Abstract

Our objective was to identify the accuracy, sensitivity, and specificity of pathological interpretation of mandibular invasion by oral cavity squamous cell carcinoma (SCC) and compare the sensitivity of detecting mandibular invasion in the erosive versus the infiltrative patterns of invasion. We also aimed to describe the significance of the terminology the carcinoma "abuts the mandible" in pathologic interpretation of mandibular invasion. Retrospective case series.

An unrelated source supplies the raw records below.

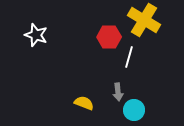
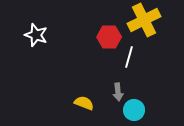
yellow cross: rotated 32 degrees clockwise
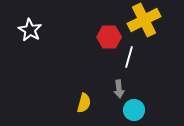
white star: moved 6 px left, 5 px up; rotated 10 degrees clockwise
gray arrow: moved 1 px right, 3 px up
yellow semicircle: rotated 84 degrees clockwise
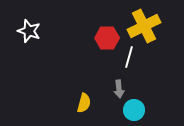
yellow cross: moved 6 px down
white star: moved 1 px left, 1 px down; rotated 10 degrees counterclockwise
red hexagon: moved 2 px left, 1 px down
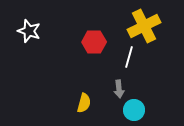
red hexagon: moved 13 px left, 4 px down
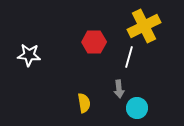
white star: moved 24 px down; rotated 15 degrees counterclockwise
yellow semicircle: rotated 24 degrees counterclockwise
cyan circle: moved 3 px right, 2 px up
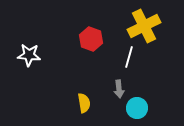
red hexagon: moved 3 px left, 3 px up; rotated 20 degrees clockwise
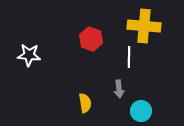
yellow cross: rotated 32 degrees clockwise
white line: rotated 15 degrees counterclockwise
yellow semicircle: moved 1 px right
cyan circle: moved 4 px right, 3 px down
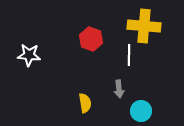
white line: moved 2 px up
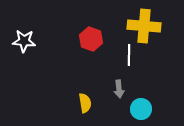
white star: moved 5 px left, 14 px up
cyan circle: moved 2 px up
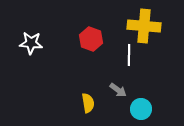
white star: moved 7 px right, 2 px down
gray arrow: moved 1 px left, 1 px down; rotated 48 degrees counterclockwise
yellow semicircle: moved 3 px right
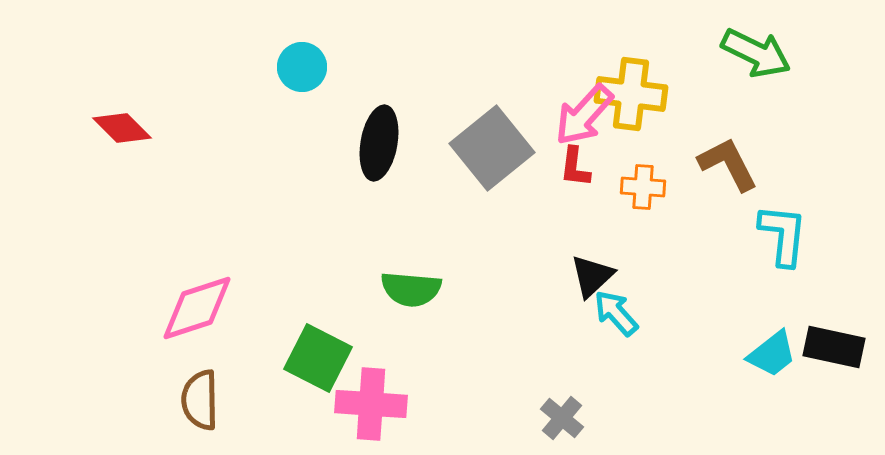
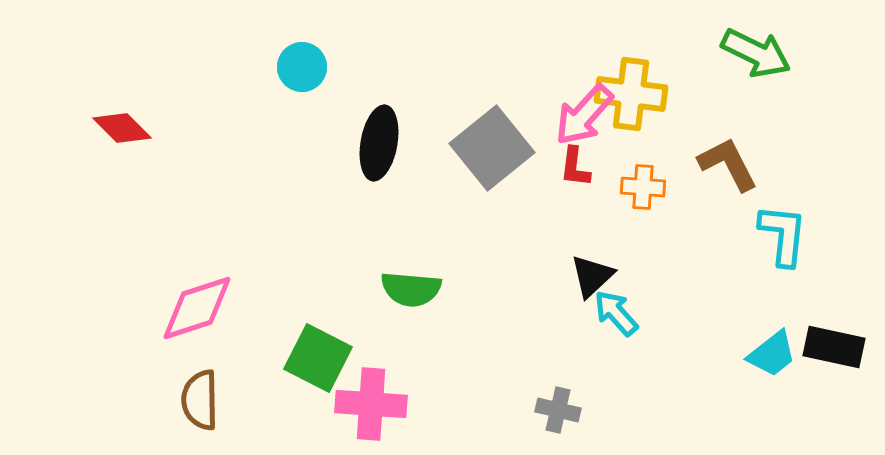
gray cross: moved 4 px left, 8 px up; rotated 27 degrees counterclockwise
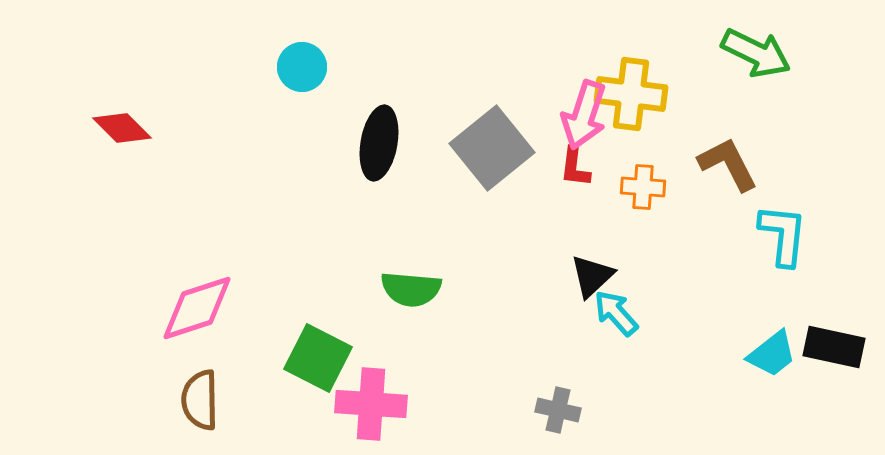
pink arrow: rotated 24 degrees counterclockwise
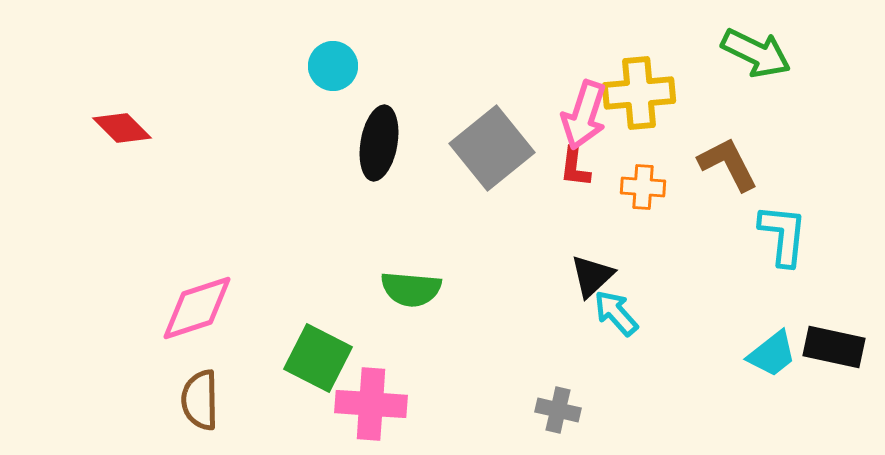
cyan circle: moved 31 px right, 1 px up
yellow cross: moved 8 px right, 1 px up; rotated 12 degrees counterclockwise
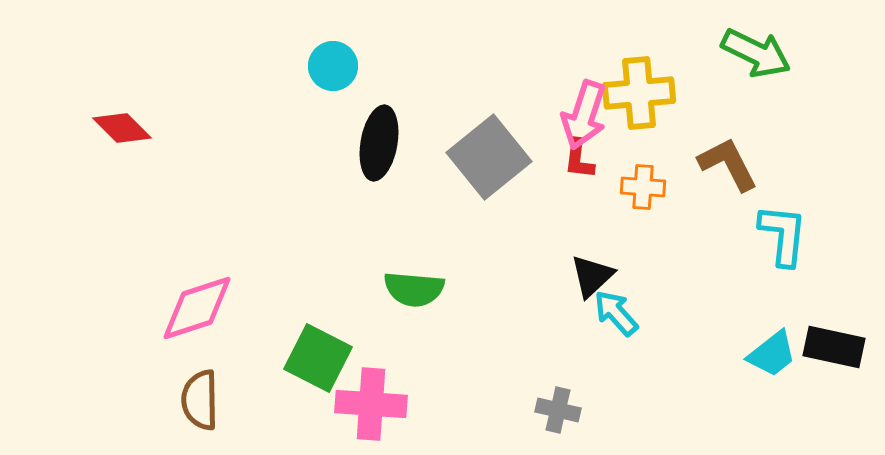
gray square: moved 3 px left, 9 px down
red L-shape: moved 4 px right, 8 px up
green semicircle: moved 3 px right
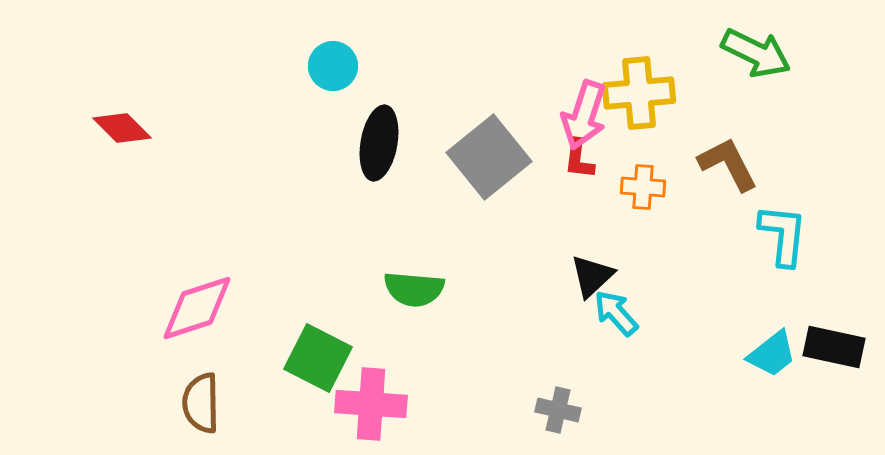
brown semicircle: moved 1 px right, 3 px down
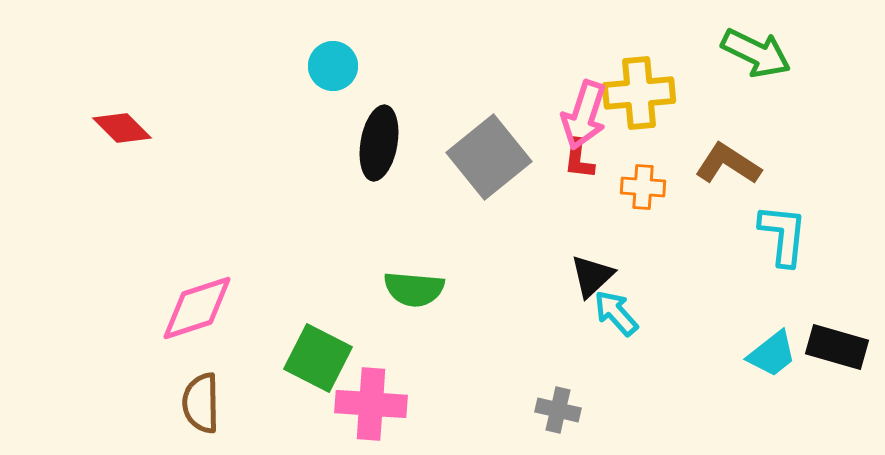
brown L-shape: rotated 30 degrees counterclockwise
black rectangle: moved 3 px right; rotated 4 degrees clockwise
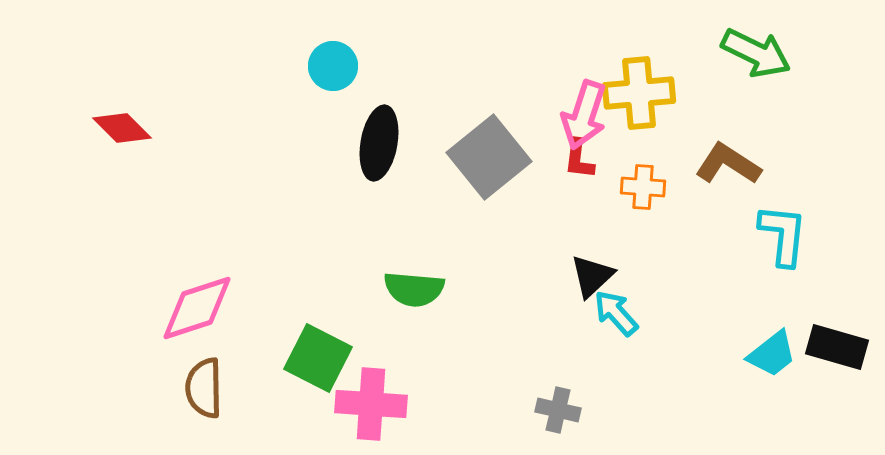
brown semicircle: moved 3 px right, 15 px up
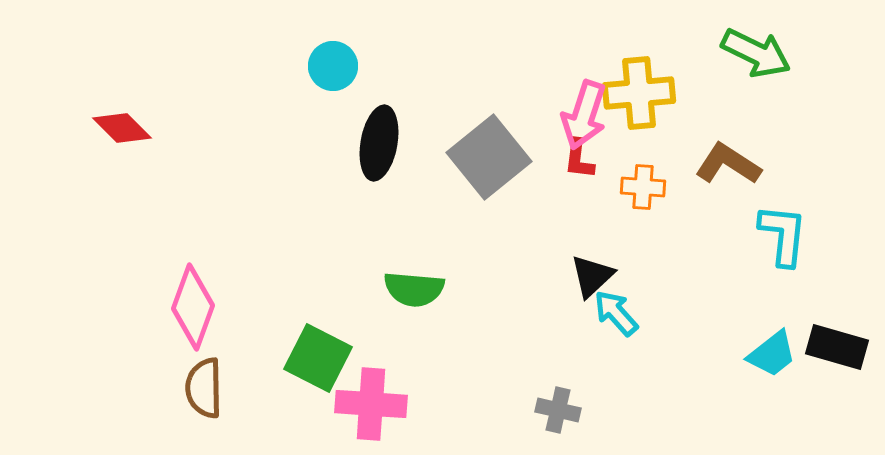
pink diamond: moved 4 px left, 1 px up; rotated 52 degrees counterclockwise
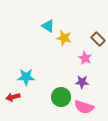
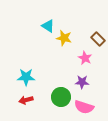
red arrow: moved 13 px right, 3 px down
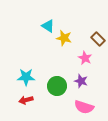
purple star: moved 1 px left, 1 px up; rotated 16 degrees clockwise
green circle: moved 4 px left, 11 px up
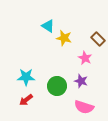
red arrow: rotated 24 degrees counterclockwise
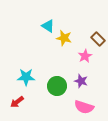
pink star: moved 2 px up; rotated 16 degrees clockwise
red arrow: moved 9 px left, 2 px down
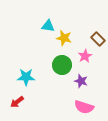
cyan triangle: rotated 24 degrees counterclockwise
green circle: moved 5 px right, 21 px up
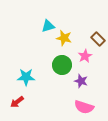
cyan triangle: rotated 24 degrees counterclockwise
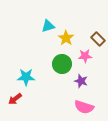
yellow star: moved 2 px right; rotated 21 degrees clockwise
pink star: rotated 24 degrees clockwise
green circle: moved 1 px up
red arrow: moved 2 px left, 3 px up
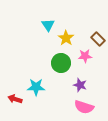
cyan triangle: moved 1 px up; rotated 48 degrees counterclockwise
green circle: moved 1 px left, 1 px up
cyan star: moved 10 px right, 10 px down
purple star: moved 1 px left, 4 px down
red arrow: rotated 56 degrees clockwise
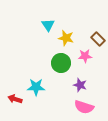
yellow star: rotated 21 degrees counterclockwise
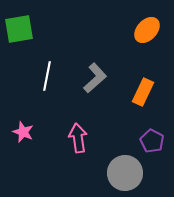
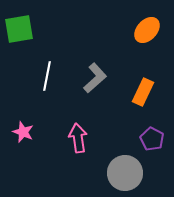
purple pentagon: moved 2 px up
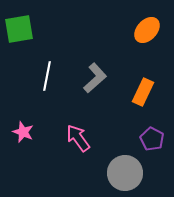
pink arrow: rotated 28 degrees counterclockwise
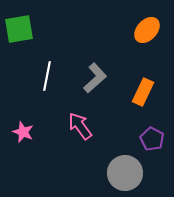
pink arrow: moved 2 px right, 12 px up
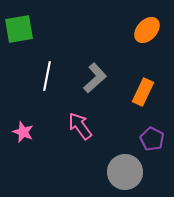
gray circle: moved 1 px up
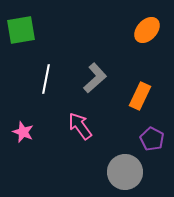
green square: moved 2 px right, 1 px down
white line: moved 1 px left, 3 px down
orange rectangle: moved 3 px left, 4 px down
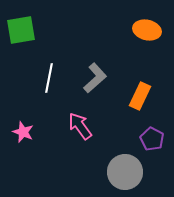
orange ellipse: rotated 60 degrees clockwise
white line: moved 3 px right, 1 px up
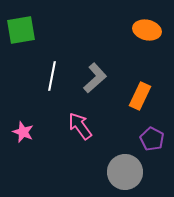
white line: moved 3 px right, 2 px up
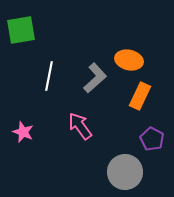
orange ellipse: moved 18 px left, 30 px down
white line: moved 3 px left
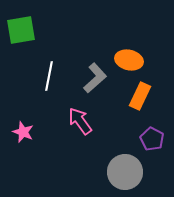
pink arrow: moved 5 px up
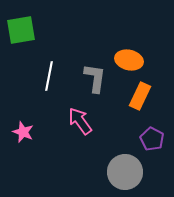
gray L-shape: rotated 40 degrees counterclockwise
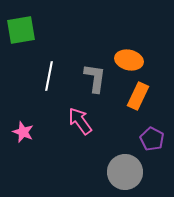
orange rectangle: moved 2 px left
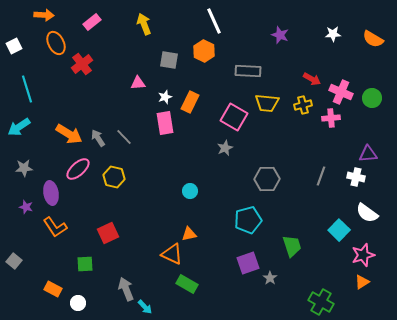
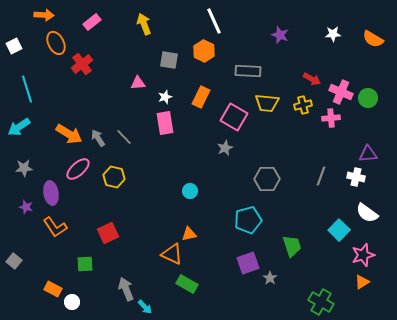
green circle at (372, 98): moved 4 px left
orange rectangle at (190, 102): moved 11 px right, 5 px up
white circle at (78, 303): moved 6 px left, 1 px up
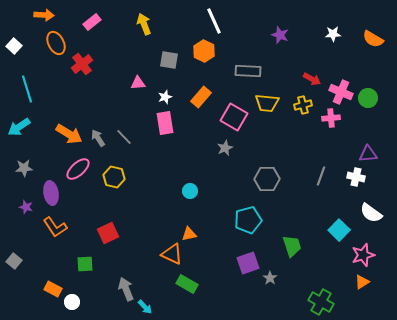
white square at (14, 46): rotated 21 degrees counterclockwise
orange rectangle at (201, 97): rotated 15 degrees clockwise
white semicircle at (367, 213): moved 4 px right
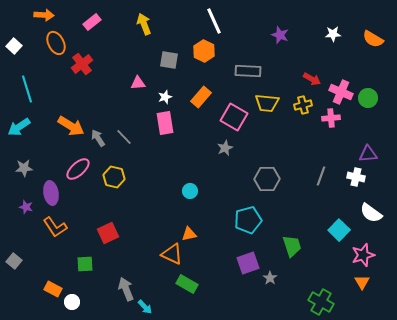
orange arrow at (69, 134): moved 2 px right, 8 px up
orange triangle at (362, 282): rotated 28 degrees counterclockwise
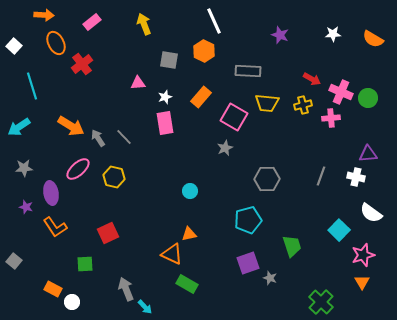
cyan line at (27, 89): moved 5 px right, 3 px up
gray star at (270, 278): rotated 16 degrees counterclockwise
green cross at (321, 302): rotated 15 degrees clockwise
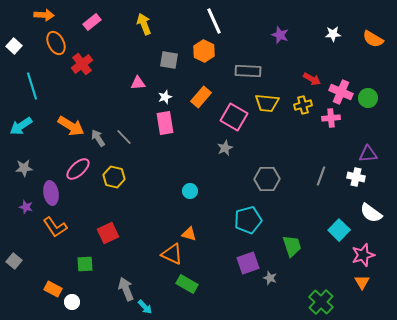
cyan arrow at (19, 127): moved 2 px right, 1 px up
orange triangle at (189, 234): rotated 28 degrees clockwise
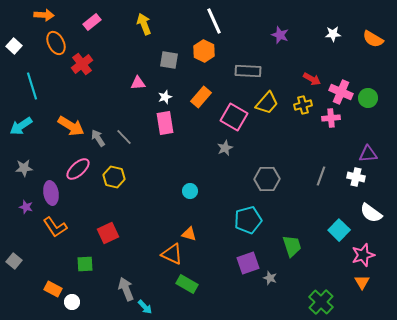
yellow trapezoid at (267, 103): rotated 55 degrees counterclockwise
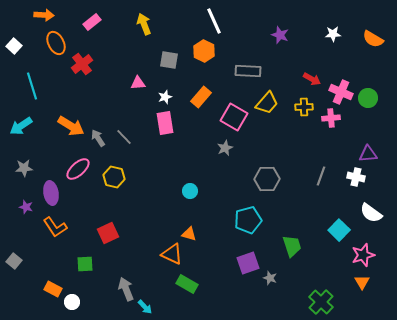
yellow cross at (303, 105): moved 1 px right, 2 px down; rotated 12 degrees clockwise
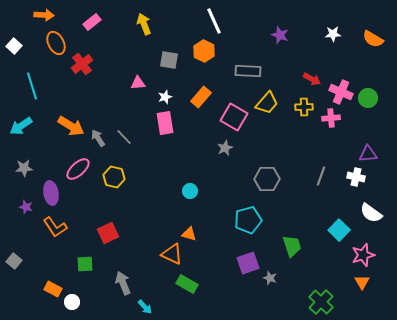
gray arrow at (126, 289): moved 3 px left, 6 px up
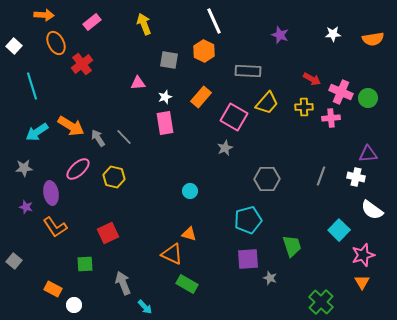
orange semicircle at (373, 39): rotated 40 degrees counterclockwise
cyan arrow at (21, 126): moved 16 px right, 6 px down
white semicircle at (371, 213): moved 1 px right, 3 px up
purple square at (248, 263): moved 4 px up; rotated 15 degrees clockwise
white circle at (72, 302): moved 2 px right, 3 px down
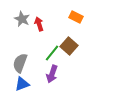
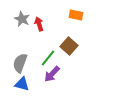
orange rectangle: moved 2 px up; rotated 16 degrees counterclockwise
green line: moved 4 px left, 5 px down
purple arrow: rotated 24 degrees clockwise
blue triangle: rotated 35 degrees clockwise
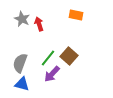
brown square: moved 10 px down
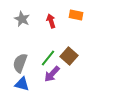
red arrow: moved 12 px right, 3 px up
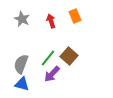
orange rectangle: moved 1 px left, 1 px down; rotated 56 degrees clockwise
gray semicircle: moved 1 px right, 1 px down
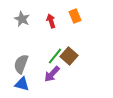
green line: moved 7 px right, 2 px up
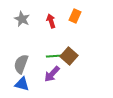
orange rectangle: rotated 48 degrees clockwise
green line: rotated 48 degrees clockwise
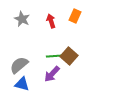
gray semicircle: moved 2 px left, 1 px down; rotated 30 degrees clockwise
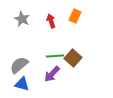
brown square: moved 4 px right, 2 px down
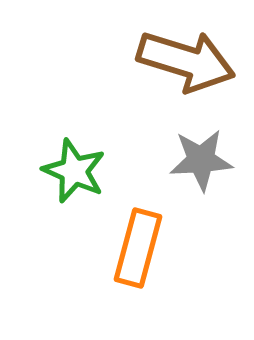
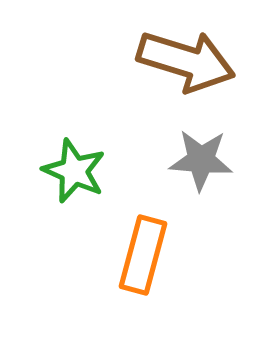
gray star: rotated 8 degrees clockwise
orange rectangle: moved 5 px right, 7 px down
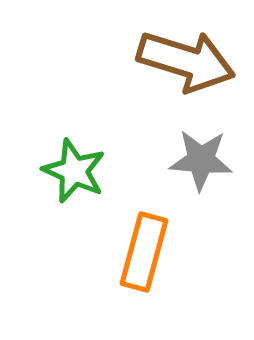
orange rectangle: moved 1 px right, 3 px up
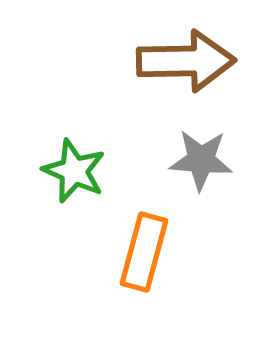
brown arrow: rotated 18 degrees counterclockwise
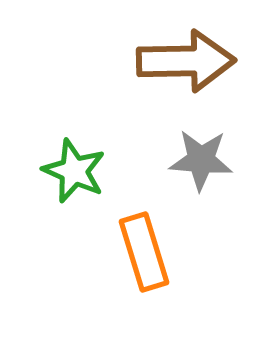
orange rectangle: rotated 32 degrees counterclockwise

Mandibulectomy specimens from patients who underwent surgical treatment for oral cavity SCC between January 1, 2005 and December 31, 2015 were retrospectively reviewed by a board-certified anatomic pathologist. The accuracy of pathologic interpretation of mandibular invasion was calculated using the retrospective interpretation of bone invasion as the true interpretation, which was compared to the interpretation on the original pathology report. Incidence of encountering the terminology the carcinoma "abuts the mandible" in the pathology report was calculated. A series of 108 consecutive mandibulectomy specimens were reviewed. Sixty-nine percent (74/108) of cases were interpreted as having mandibular invasion. The accuracy of interpreting mandibular invasion was 84%. The sensitivities for interpretation of mandibular invasion for the erosive and infiltrative patterns of invasion were 77% (30/39) and 91% (32/35), respectively (P = .08). Nine percent (10/108) of pathology reports utilized the terminology the carcinoma "abuts the mandible," and 80% (8/10) of these cases exhibited mandibular invasion. The accuracy of identifying mandibular invasion is 84%, indicating a certain degree of sampling error and variability in interpretation. A precise pathologic definition of mandibular invasion should be applied during the interpretation of these specimens to minimize variability. 4 Laryngoscope, 130:1721-1724, 2020.